When it comes to consistency and usability trade-offs, TAO chooses the latter. For high availability and extreme performance, the weakened consistency model — ultimate consistency — was chosen. Because in most Facebook scenarios, being unavailable is worse than being incorrect. TAO achieves better read after write consistency in most common scenarios.

The same data in TAO is first backed up by master-slave Region. Second, in the same Region, the leader-follower Cache is used for two layers of Cache. When updating, data in different locations is not synchronized, resulting in data inconsistency. In TAO, given enough time after an update, all copies of the data converge and reflect the latest update. Normally, the interval is no more than 1s. This is fine in most scenarios on Facebook.

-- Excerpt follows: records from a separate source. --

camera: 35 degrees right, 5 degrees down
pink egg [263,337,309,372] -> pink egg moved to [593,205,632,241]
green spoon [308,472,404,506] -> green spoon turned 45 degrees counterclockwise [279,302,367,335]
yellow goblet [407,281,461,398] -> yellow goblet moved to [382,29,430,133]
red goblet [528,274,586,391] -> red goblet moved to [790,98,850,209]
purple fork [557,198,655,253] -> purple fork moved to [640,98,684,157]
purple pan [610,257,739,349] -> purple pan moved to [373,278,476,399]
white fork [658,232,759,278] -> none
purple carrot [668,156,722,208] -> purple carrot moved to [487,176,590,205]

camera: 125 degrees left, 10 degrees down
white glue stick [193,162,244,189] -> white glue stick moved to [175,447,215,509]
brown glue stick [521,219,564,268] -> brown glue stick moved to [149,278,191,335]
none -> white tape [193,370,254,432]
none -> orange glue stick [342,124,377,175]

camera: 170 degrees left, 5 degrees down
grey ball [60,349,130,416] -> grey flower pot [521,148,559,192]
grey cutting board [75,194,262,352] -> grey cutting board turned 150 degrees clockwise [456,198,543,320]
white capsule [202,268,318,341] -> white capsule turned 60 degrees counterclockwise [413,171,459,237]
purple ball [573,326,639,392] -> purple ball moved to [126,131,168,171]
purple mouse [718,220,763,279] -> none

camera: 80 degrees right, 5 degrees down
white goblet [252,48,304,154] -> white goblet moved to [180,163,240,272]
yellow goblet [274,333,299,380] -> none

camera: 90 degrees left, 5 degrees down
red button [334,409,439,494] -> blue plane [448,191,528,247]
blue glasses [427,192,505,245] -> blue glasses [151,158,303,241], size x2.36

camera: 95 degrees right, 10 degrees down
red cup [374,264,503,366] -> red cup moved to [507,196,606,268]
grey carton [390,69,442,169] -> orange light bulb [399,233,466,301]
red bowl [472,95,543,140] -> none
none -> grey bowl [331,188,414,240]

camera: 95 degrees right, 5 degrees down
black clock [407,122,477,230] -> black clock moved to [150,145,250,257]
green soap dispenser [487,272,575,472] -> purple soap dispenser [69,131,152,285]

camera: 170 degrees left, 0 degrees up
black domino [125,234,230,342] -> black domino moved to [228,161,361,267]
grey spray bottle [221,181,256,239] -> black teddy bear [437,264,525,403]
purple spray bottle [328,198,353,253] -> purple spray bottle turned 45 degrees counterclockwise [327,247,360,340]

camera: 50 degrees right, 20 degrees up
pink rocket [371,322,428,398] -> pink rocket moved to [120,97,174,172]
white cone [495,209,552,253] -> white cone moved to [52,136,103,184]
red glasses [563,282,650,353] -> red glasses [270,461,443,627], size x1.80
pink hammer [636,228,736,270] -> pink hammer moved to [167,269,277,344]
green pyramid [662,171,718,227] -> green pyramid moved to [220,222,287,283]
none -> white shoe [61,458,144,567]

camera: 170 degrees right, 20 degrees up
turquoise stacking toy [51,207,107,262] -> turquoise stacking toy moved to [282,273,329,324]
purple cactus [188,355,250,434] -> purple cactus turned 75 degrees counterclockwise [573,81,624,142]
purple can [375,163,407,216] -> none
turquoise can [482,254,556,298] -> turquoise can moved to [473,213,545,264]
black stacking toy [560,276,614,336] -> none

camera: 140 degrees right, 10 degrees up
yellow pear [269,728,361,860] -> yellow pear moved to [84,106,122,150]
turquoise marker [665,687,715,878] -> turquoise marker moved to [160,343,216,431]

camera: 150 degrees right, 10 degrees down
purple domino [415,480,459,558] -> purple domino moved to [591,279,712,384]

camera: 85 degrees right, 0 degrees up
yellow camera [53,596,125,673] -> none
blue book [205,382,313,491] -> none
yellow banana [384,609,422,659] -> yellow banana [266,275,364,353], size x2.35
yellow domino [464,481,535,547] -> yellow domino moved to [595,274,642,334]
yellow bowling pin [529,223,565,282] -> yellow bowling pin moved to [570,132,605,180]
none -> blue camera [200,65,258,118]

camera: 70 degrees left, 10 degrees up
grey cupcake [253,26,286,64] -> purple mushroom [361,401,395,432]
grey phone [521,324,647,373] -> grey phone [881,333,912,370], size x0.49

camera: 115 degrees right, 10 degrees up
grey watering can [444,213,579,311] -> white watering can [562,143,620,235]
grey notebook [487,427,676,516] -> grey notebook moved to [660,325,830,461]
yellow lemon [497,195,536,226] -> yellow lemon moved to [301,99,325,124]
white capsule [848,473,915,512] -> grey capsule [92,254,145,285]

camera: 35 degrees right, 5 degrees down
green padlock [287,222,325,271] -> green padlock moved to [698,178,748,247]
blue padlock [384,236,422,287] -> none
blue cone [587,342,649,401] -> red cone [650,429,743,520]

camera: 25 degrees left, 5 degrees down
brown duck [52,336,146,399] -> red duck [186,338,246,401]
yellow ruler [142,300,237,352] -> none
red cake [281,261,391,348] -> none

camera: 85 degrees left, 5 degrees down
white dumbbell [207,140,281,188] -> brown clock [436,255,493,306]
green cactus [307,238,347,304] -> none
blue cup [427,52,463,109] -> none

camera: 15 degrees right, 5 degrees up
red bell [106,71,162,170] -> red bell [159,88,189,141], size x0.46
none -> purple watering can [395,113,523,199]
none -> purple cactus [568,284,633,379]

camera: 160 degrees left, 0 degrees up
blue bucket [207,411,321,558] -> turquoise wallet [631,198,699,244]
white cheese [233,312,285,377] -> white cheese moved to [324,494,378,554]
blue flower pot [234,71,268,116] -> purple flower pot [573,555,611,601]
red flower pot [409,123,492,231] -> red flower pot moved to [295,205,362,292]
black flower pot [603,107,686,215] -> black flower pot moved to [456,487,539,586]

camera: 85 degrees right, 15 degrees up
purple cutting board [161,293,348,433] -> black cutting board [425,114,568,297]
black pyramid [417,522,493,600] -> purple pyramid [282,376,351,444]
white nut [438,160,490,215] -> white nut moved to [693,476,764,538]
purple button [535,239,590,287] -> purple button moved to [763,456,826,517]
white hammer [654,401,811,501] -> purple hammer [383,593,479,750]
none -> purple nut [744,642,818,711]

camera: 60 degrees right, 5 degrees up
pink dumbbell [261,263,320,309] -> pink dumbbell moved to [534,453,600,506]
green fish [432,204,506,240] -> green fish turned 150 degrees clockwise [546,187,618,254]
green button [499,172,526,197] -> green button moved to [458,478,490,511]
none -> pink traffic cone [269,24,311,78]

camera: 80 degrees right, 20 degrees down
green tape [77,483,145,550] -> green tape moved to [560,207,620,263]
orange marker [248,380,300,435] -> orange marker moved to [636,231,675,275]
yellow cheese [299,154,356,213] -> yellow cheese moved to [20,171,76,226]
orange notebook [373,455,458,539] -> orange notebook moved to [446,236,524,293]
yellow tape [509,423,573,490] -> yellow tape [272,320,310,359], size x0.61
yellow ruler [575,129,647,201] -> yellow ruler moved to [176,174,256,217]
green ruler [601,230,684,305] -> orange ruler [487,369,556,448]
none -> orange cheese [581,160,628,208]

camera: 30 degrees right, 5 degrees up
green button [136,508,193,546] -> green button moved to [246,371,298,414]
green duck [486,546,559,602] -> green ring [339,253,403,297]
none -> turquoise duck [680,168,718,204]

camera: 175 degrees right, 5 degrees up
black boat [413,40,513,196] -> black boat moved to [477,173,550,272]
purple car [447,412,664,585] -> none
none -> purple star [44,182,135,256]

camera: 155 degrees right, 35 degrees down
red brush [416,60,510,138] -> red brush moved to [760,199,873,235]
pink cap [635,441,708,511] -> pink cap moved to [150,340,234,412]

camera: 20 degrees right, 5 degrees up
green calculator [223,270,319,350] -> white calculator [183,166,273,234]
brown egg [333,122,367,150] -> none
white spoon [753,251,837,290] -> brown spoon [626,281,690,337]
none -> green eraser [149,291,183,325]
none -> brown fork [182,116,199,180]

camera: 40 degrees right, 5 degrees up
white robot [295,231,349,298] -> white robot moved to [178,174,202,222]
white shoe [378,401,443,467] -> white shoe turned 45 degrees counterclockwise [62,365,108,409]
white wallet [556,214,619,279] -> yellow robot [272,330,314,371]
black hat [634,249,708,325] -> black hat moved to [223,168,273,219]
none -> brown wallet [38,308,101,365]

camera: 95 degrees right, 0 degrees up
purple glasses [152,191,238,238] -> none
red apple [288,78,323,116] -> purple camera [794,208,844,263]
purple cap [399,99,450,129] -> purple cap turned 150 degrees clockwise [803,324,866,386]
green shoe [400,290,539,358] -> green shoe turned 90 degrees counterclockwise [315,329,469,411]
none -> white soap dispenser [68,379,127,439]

For scenarios that have special requirements for consistency, the application layer can mark requests as critical. When TAO receives a request with this mark, it forwards it to the Master Region for processing, thus achieving strong consistency.

reference

Paper [1] TAO: www.usenix.org/system/file…

[2] Facebook technology blog, the power of TAO – figure: engineering.fb.com/2013/06/25/…

[3] Meetup TAO: www.notion.so/Meetup-1-Fa…

[4] Stanford 6.S897 courseware: cs.stanford.edu/~matei/cour…


I am Green teng mu bird, a distributed system programmer like photography, welcome to pay attention to my public number: “Mu Bird miscellaneous Record”.